**Consegna 1:** Indichi, in base al testo su Alicante, perché la fucilazione avvenuta in città nel 1936 ebbe rilievo storico.
**Consegna 2:** Scriva il seguito del testo su Alicante, riprendendo subito dopo l'ultima frase riportata.

Alicante: storia e origine del nome


Alicante è una città della Costa Blanca della Spagna, famosa per le sue spiagge e per la vita notturna. 

Storia di Alicante

Alicante, nel corso della sua antica storia, passò di mano in mano ai popoli più influenti del mediterraneo: prima i Fenici, poi i Greci, i Cartaginesi, Romani e Musulmani. Durante le invasioni barbariche diventò un’imposta te città visigota, che poi venne conquistata dai Bizantini. Nel VIII secolo tornò nelle mani degli arabi fino al XIII secolo, quando venne riconquistata dai Cristiani è popolata dai Catalani.

Nel 1936 Alicante fu teatro della fucilazione di José Antonio Primo de Rivera, leader della Falange Spagnola, e fu uno degli avvenimenti che diede inizio alla Guerra Civile Spagnola, che portò alla dittatura di Franco.

[Elenco tratto da un dataset]

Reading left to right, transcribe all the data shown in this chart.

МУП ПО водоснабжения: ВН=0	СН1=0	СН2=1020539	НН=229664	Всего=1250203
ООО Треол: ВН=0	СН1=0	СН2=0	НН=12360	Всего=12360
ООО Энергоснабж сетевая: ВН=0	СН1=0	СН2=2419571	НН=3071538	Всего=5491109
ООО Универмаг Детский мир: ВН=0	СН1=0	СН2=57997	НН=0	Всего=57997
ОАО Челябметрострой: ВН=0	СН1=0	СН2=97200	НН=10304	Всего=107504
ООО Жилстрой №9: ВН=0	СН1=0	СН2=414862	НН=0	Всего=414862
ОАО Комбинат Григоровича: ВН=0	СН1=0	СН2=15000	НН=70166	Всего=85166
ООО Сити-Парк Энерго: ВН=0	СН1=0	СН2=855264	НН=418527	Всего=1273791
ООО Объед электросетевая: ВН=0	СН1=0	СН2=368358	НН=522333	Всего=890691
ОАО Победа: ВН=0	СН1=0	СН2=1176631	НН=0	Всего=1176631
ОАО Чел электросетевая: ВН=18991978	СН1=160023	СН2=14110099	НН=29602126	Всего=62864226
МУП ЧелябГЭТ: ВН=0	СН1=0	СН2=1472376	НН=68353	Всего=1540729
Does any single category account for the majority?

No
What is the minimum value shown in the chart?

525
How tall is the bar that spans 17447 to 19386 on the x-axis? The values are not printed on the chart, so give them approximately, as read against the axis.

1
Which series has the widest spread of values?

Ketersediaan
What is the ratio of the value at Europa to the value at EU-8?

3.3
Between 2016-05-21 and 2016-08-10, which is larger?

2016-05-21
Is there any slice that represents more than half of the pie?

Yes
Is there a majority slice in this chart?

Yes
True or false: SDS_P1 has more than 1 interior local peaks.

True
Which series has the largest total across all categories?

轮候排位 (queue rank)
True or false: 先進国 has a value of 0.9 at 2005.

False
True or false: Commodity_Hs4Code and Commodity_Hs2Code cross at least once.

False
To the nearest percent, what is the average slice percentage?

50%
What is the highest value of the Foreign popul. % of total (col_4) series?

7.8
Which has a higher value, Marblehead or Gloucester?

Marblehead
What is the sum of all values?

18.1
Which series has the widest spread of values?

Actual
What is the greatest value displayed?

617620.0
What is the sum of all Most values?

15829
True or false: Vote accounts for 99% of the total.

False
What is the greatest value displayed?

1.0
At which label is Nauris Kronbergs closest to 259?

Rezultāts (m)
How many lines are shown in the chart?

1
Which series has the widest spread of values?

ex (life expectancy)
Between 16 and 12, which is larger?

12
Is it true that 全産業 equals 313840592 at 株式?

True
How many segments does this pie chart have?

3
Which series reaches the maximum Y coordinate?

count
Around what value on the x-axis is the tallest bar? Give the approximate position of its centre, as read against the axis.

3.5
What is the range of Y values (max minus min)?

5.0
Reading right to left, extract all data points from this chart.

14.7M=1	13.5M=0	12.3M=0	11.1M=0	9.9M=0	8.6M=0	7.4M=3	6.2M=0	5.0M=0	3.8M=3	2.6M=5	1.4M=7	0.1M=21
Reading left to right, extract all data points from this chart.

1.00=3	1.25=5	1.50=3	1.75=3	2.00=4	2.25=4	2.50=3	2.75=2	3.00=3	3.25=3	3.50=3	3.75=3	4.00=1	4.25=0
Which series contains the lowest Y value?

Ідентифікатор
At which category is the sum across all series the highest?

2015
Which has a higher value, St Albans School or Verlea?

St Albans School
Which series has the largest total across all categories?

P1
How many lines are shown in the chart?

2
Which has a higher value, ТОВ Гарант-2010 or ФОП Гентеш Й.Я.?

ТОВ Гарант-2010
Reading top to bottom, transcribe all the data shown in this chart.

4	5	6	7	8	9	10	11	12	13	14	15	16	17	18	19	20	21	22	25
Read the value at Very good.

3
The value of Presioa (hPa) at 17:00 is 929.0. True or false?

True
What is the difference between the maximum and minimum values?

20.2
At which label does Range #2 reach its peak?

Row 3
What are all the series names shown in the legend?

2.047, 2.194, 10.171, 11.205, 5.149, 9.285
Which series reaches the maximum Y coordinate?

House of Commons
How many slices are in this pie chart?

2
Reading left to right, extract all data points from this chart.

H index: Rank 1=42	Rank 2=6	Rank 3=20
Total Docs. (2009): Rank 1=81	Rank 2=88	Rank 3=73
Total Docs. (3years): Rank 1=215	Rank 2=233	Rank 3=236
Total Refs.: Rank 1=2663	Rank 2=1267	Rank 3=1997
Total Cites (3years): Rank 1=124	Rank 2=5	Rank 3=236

**Risposta 1:** La fucilazione di José Antonio Primo de Rivera, leader della Falange Spagnola, fu uno degli avvenimenti che diedero inizio alla Guerra Civile Spagnola, la quale portò alla dittatura di Franco.

**Risposta 2:**
Origine del nome

Il nome “Alicante” deriva da una triste e romantica leggenda, risalente al 1000 d.C

In quel tempo, viveva una bellissima principessa dal nome Cántara, figlia del Califfo della città. La storia della sua bellezza e graziosità aveva superato i confini, e molti furono i pretendenti che giunsero in città per chiedere la sua mano. Il Califfo però era indeciso tra due valorosi uomini: Almanzor, generale del Califfo di Cordoba, conquistatore di Barcellona, Zamora e Santiago, e Alí, conosciuto per il suo carattere buono, la sua gentilezza e la sua bellezza. 

Dato che non sapeva decidersi, lasciò scegliere il destino, attraverso una sfida nella quale i due pretendenti avrebbero dovuto emulare le fatiche di Ercole, dimostrando di essere superiori all’altro per forza, ingegno e astuzia. Chi ci fosse riuscito, avrebbe preso in sposa Cántara.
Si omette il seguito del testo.